VI: THE NATURE OF SOCIETY (II)
Summary
Social organism a natural life-form. Confusion from arbitrary and superficial distinctions. Social functions not physically hereditary. Village type. Earth-limits. Social life in Individual. Natural law under “imperialism.” Mistakes of social functionaries. Why society was developed. Tendency to revert. Wider consciousness and activity of Society. Social Soul. Race memory. Joy a social quality. Size of social feelings and actions. Early decoration. Fund of power. Social consciousness in young persons. Happiness of right social relation. Social nourishment, rest, exercise. What are limits of social organism. No material really solid. Human connections. Detachment of human individual only temporary. Apparent paradoxes. Ex-man. Smaller human relations. Family, Church, Army, City, Nation. Appearance of world-consciousness. Order of importance of function. Change in relative value. Ethics the physics of social relation. Egoism right for individual. No basis for ethics in individualism. Collectivism of Christianity. Social life immortal.
VI
THE NATURE OF SOCIETY (II)
The Social Organism is as natural a life-form as fish, flesh, or fowl. It has been naturally evolved, its processes and appearances are as natural as those of any other part of creation.
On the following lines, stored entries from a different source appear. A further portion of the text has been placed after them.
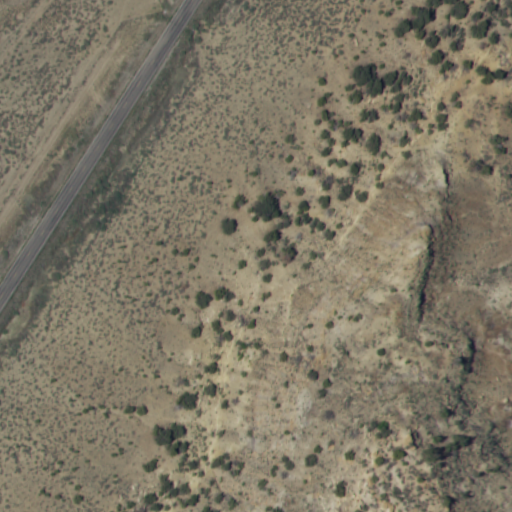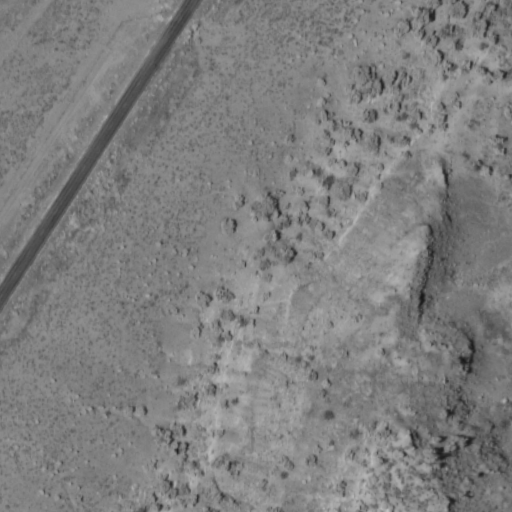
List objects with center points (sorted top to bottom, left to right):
road: (91, 146)
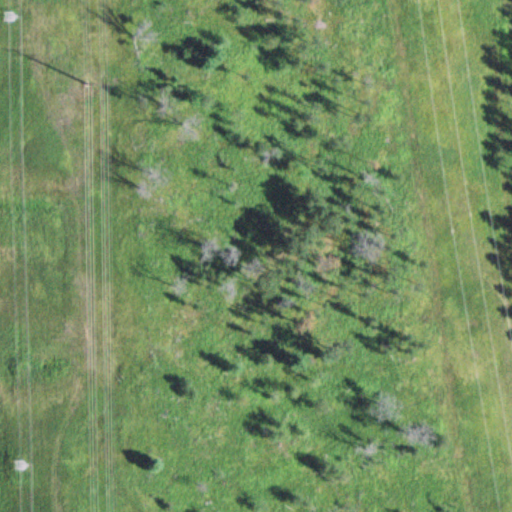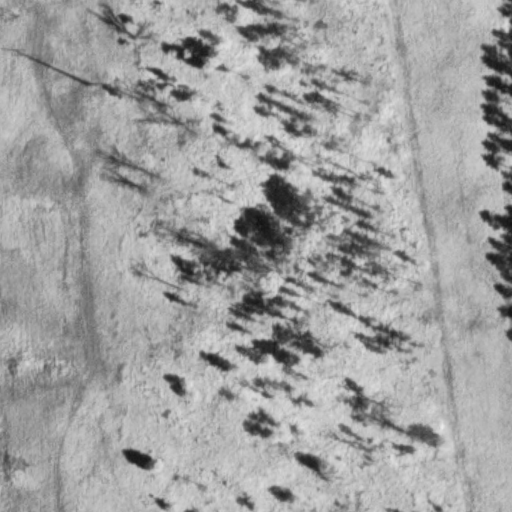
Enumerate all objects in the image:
power tower: (12, 16)
power tower: (112, 83)
power tower: (25, 462)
We do not recognise it because of the interference of that ancestral brain; and we are further confused in looking at it by our arbitrary classification, resting on old and false ideas.
As physical geography is confused to a child’s mind by the demarcations and contrasted colours of the map of political geography; so is the natural organic relation of Society confused in our minds by our superficial and artificial “social distinctions.” We have established social distinctions and relations on lines of physical connection, such as birth; whereas physical relationship has no similitude with social relationship; or of political connection, as nation or party; whereas, again, there is no resemblance; or on even more fantastic lines of sex, of caste, of creed, or of the amount of money possessed.
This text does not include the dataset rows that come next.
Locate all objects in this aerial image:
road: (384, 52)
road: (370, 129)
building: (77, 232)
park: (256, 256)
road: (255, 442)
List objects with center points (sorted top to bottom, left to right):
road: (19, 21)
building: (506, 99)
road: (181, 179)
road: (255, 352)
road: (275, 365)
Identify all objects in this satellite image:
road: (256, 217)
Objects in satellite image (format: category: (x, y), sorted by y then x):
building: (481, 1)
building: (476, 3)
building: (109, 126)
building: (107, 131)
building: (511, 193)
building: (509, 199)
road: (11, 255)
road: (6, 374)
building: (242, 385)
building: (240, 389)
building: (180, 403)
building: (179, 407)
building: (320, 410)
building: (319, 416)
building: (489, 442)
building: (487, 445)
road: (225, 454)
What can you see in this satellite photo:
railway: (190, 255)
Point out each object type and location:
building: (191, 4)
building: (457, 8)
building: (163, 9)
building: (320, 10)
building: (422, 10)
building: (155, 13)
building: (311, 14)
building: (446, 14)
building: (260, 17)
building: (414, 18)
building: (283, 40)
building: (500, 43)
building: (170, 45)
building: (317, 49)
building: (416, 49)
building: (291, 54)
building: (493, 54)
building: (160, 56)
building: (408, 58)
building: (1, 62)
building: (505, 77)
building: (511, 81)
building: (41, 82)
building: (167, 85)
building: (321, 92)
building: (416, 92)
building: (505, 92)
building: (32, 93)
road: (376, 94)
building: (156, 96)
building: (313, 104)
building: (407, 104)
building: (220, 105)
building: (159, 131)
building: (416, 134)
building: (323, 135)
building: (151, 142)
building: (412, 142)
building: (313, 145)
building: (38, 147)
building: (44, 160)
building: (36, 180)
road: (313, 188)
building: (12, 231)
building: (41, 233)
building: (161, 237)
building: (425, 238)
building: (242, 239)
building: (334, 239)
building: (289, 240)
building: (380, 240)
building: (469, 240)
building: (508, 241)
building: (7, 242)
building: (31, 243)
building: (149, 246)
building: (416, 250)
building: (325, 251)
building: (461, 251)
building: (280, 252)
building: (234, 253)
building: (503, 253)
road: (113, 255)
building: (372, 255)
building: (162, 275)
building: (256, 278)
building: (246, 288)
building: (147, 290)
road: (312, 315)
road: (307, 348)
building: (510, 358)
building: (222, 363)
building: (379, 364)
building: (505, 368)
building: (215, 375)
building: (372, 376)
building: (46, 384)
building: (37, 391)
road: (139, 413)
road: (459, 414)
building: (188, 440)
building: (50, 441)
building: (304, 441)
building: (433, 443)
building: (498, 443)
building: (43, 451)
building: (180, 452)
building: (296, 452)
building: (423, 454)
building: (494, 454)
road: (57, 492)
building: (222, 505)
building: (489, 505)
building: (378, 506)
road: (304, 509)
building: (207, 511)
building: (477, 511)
These arbitrary distinctions are no more social and legitimately organic than Indiana is yellow and Ohio blue. Legitimate social relationship is functional. It is that relation in which we serve each other. Its classification is on lines of industrial evolution, together with the gradual development of those later functions of government, education, art, and science which follow the industrial. In the evolution of government the king was a normal functionary; his kingship being his power to act as general chairman of his assemblage of people, and, in very early days, as leader in battle. To make kingship hereditary was an arbitrary classification; social functions not developing in lines of physical heredity. You can no more make “a line of kings” than a line of poets or surgeons. If you do it, arbitrarily, you injure society by inferior service. That was the conspicuous result in the king line.
In pre-social times there was merely the protoplasmic mass of undifferentiated human stock. Arising from this we have first the sporadic growth of villages, resting on their common food activities, and then the appearance of larger groups, and more and more diverse functions, elaborating in mutual dependence.